Theoretical studies on the reaction mechanism of alcohol oxidation by high-valent iron-oxo complex of non-heme ligand

Abstract

The catalytic mechanism for the oxidation of methanol to formaldehyde and water catalyzed by the biomimetic non-heme iron complex, [(tpa)Fe(IV)O](2+) (tpa = tris(2-pyridylmethyl)amine), is presented by the density functional method B3LYP. Experimentally, acetate and CH(3)CN could be coordinated to the Fe center as the sixth ligand to form the catalyst [(tpa)Fe(IV)=O](2+). To investigate the detailed reaction mechanisms for the two possible ligands, two models (acetate-bound ferryl model A and CH(3)CN-bound ferryl model B) are chosen.
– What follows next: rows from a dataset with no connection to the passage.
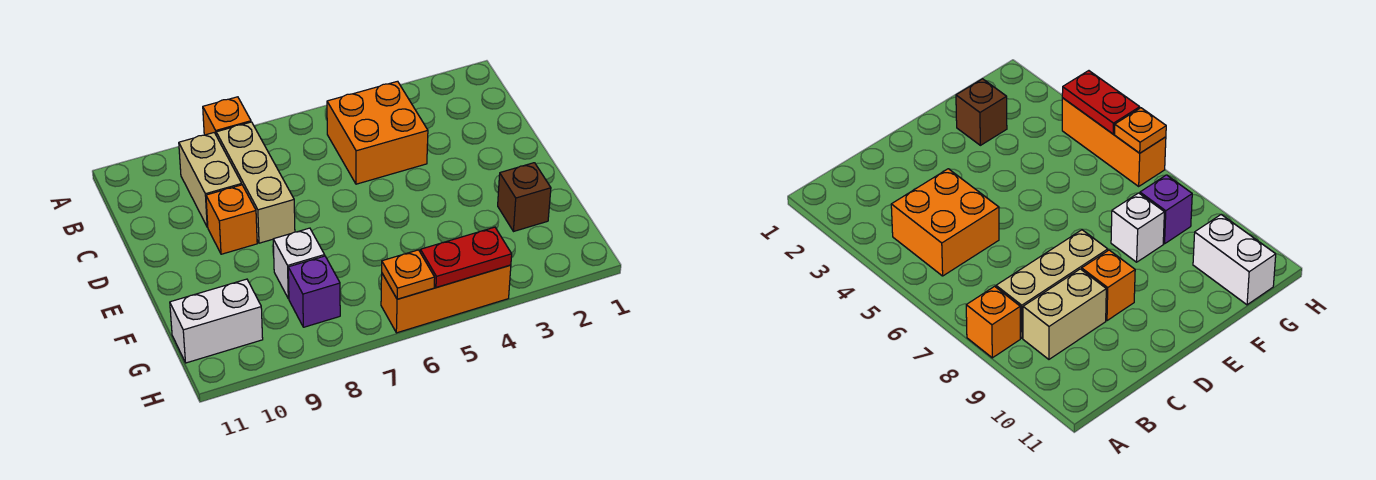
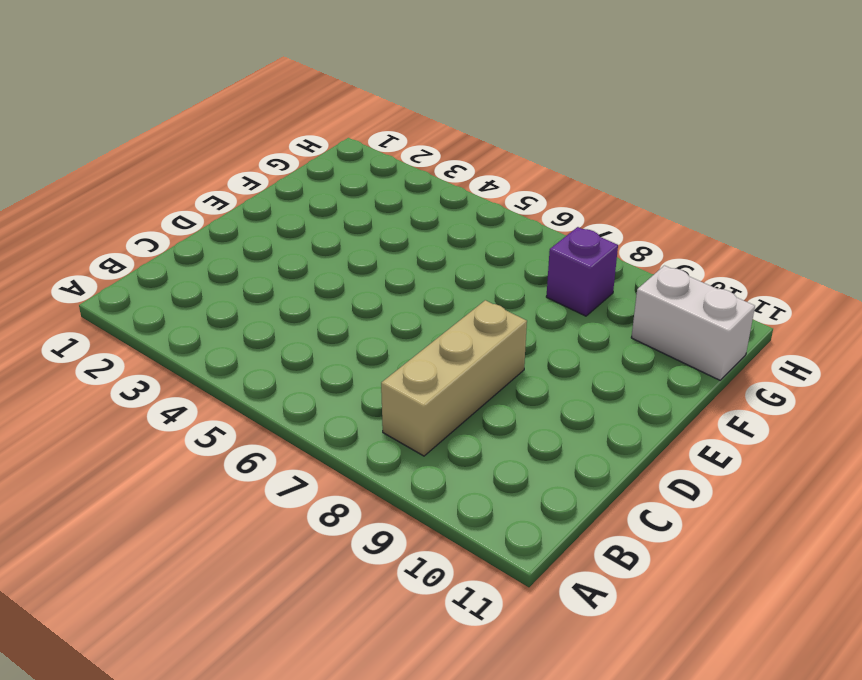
none -> orange brick A8 level 1
none -> orange brick B4:C5 level 1
none -> tan brick B9:C9 level 1

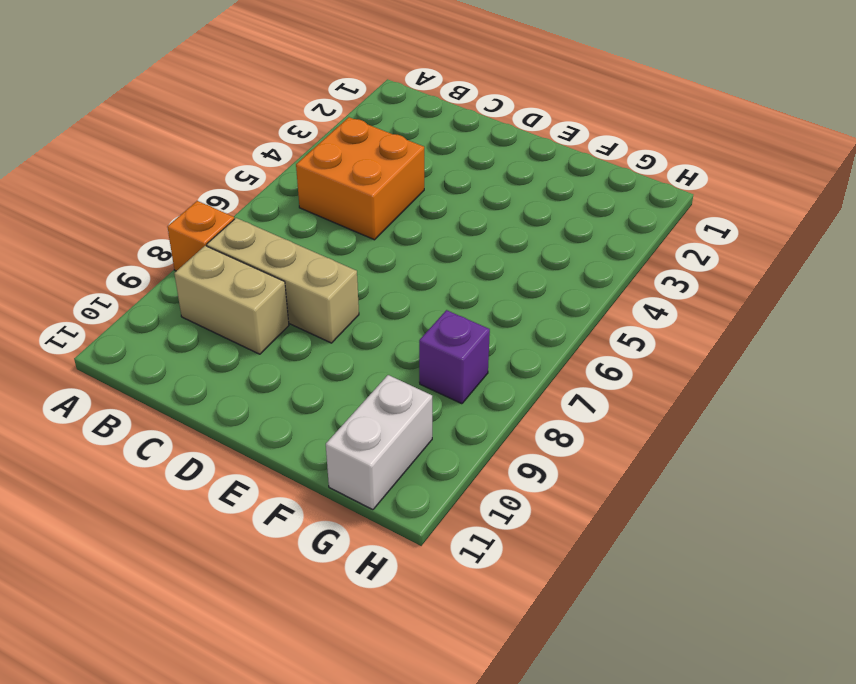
none -> orange brick D9 level 1
none -> brown brick F2 level 1
none -> white brick F8 level 1

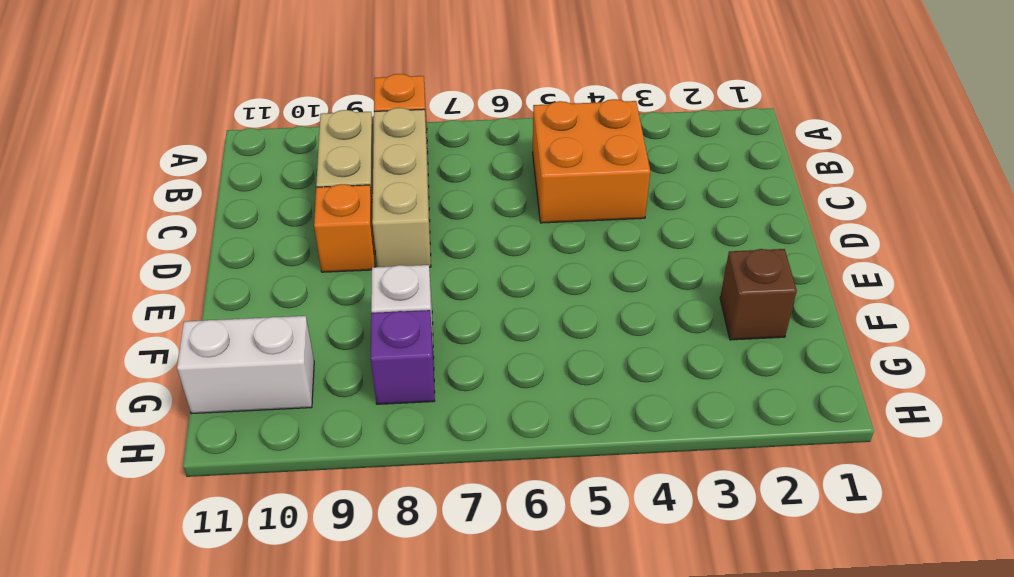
none -> orange brick H4:H6 level 1
none -> red plate H4:H5 level 2
none -> orange plate H6 level 2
In total, six routes have been presented for two models. Our calculations show that both acetate and CH(3)CN could provide reasonable pathways. The calculated energy barriers for these routes are between 19.0 and 23.7 kcal mol(-1) in solution, within the error limits of B3LYP. It is also found that the CH(3)CN molecule acts only as a ligand throughout the reaction cycle. By contrast, the acetate ligand acts as a proton sink to assist the product formation. In addition, the less polarized solvent is more suitable for the alcohol oxidation catalyzed by non-heme model complexes.